Who manages both 2D and 3D CAD applications? The hybrid environment was cited by almost every CAD manager in every group I’ve addressed. Whether the 3D software is mechanical, civil or architectural, it seems that the same CAD manager who manages the 2D system is responsible for 3D as well. This outcome seems to assume that a CAD manager who can deal with a 2D system will also be proficient with 3D software, even though the two environments are strikingly different.
More questioning also revealed that 3D software is broadly interpreted to mean things such as conceptual design software (think SketchUp or MathCAD), rendering software (VIZ, Alias and so forth) and presentation software to create artistic renderings or even complex fly-through animations. So it appears that the market consensus is that if you design something and process that design with software, it will fall on the CAD manager’s plate, no matter what that software might be!
Who is responsible for figuring out how to make 3D software run, yet struggles with changing the company culture from 2D to 3D? An extremely high number of people report being frustrated by an inability to actually make 3D change happen. In fact, only a handful of CAD managers in any given event reported being totally settled in 3D design methodologies.
More questioning reveals that many CAD managers are dealing with people who don’t want to learn 3D or are so afraid of changing the way they design that they actually avoid 3D. I used to think the 3D transition problem was due to expensive software that was hard to learn. Now I think the problem is that a big chunk of the workforce is avoiding learning.
CAD managers in many cases are the evangelists who are preaching 3D change to 2D cultures, but they’re finding the process of change a lot harder than they’d anticipated and are frustrated with the slow progress.
As I asked CAD managers about their software environments, I couldn’t help but ask about hardware trends and whether they're able to get the new high-end hardware they need to run their software. Here are some responses I received and conclusions I draw from them.
IT staff sends me the hardware they think I need. Many CAD managers aren’t participating in hardware specification and testing. They simply receive a computer from the IT department, and sometimes what they get isn’t up to task. This is, admittedly, a big problem -- and it came up over and over in the groups I’ve addressed.
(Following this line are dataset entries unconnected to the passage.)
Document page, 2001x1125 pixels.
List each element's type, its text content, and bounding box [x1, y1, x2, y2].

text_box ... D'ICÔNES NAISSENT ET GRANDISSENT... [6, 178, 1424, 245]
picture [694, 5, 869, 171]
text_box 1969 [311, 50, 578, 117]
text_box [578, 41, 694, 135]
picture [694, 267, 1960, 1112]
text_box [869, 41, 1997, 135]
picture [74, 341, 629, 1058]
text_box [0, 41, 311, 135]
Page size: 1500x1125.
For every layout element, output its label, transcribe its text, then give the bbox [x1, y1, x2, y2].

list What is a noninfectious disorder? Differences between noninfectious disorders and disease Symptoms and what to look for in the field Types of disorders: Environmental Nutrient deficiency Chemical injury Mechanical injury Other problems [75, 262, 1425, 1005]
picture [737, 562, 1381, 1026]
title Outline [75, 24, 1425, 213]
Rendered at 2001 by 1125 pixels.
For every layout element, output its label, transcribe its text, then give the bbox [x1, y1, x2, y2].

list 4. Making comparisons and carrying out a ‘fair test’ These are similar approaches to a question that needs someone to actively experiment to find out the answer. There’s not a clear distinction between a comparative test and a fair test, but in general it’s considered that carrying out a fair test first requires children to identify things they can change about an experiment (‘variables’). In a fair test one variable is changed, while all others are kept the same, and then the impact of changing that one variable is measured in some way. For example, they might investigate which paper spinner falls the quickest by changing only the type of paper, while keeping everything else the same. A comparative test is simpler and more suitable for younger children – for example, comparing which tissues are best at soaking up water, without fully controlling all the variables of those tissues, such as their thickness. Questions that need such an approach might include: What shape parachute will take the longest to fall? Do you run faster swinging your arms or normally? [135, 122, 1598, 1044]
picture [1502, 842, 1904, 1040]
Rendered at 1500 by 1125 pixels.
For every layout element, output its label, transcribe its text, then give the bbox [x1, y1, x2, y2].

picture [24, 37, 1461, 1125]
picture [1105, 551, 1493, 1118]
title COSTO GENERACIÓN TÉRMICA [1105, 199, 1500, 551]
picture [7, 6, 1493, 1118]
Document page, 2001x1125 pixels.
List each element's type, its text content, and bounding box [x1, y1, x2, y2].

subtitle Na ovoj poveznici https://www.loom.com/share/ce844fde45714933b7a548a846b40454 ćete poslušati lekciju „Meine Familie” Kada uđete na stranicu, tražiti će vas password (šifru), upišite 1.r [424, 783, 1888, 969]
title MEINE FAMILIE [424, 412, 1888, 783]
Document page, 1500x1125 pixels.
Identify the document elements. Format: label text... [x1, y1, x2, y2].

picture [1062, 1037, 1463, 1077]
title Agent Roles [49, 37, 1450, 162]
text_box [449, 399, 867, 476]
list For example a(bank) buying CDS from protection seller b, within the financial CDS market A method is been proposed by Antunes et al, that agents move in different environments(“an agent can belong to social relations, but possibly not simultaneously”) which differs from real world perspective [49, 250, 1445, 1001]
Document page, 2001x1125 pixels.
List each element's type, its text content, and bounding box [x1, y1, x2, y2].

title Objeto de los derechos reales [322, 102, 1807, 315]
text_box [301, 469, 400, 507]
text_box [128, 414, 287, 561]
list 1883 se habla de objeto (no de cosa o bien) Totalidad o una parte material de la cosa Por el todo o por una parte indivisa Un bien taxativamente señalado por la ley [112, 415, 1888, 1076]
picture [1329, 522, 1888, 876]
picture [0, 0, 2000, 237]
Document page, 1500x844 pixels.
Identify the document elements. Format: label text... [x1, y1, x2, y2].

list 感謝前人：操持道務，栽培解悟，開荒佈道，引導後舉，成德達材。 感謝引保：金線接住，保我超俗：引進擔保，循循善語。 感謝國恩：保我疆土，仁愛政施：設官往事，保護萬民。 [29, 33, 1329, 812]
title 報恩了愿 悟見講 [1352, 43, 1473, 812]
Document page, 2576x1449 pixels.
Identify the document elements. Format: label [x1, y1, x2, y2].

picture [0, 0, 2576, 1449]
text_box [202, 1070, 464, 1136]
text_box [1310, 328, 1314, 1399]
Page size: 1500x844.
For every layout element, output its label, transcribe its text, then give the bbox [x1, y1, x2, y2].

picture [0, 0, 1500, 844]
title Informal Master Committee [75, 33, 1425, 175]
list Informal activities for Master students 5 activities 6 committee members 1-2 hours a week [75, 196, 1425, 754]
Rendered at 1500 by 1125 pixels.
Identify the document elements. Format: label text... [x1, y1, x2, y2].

I no longer see hardware budgets. This is tied to IT trends noted above. The troublesome trend that follows is that specialized CAD hardware, such as a plotter, becomes much harder to obtain if it gets lost in the IT budget.
The only remedy I see here is to get much more involved with your IT department when it's time to specify network components, servers, hardware, plotters and so forth. So you’ll have to find the right people, talk with them, communicate your needs and get involved, even if you have to push to do so!
Senior Management Communications Trends
The good news from my surveys is that CAD managers have the horsepower to make some real changes if they talk with their senior management teams. Over and over, I hear CAD managers in my groups say there's one key to success here: If you use business logic to make a case for technology, you will get results with senior management.
Those of you who’ve read my work for any length of time know that I recommend getting involved with your senior management teams so you can educate them about what you need and how you can help them. The CAD management polling I’ve done seems to show that this approach works. So if you haven’t made the move to really talk with your senior management team, start now, because the data I see is that they’re ready to listen.
I hope this look into CAD management trends helps you gauge where you are in the marketplace. Now that you know what other CAD managers are experiencing, I highly recommend that you analyze your technology plans and career skills to make sure you remain current.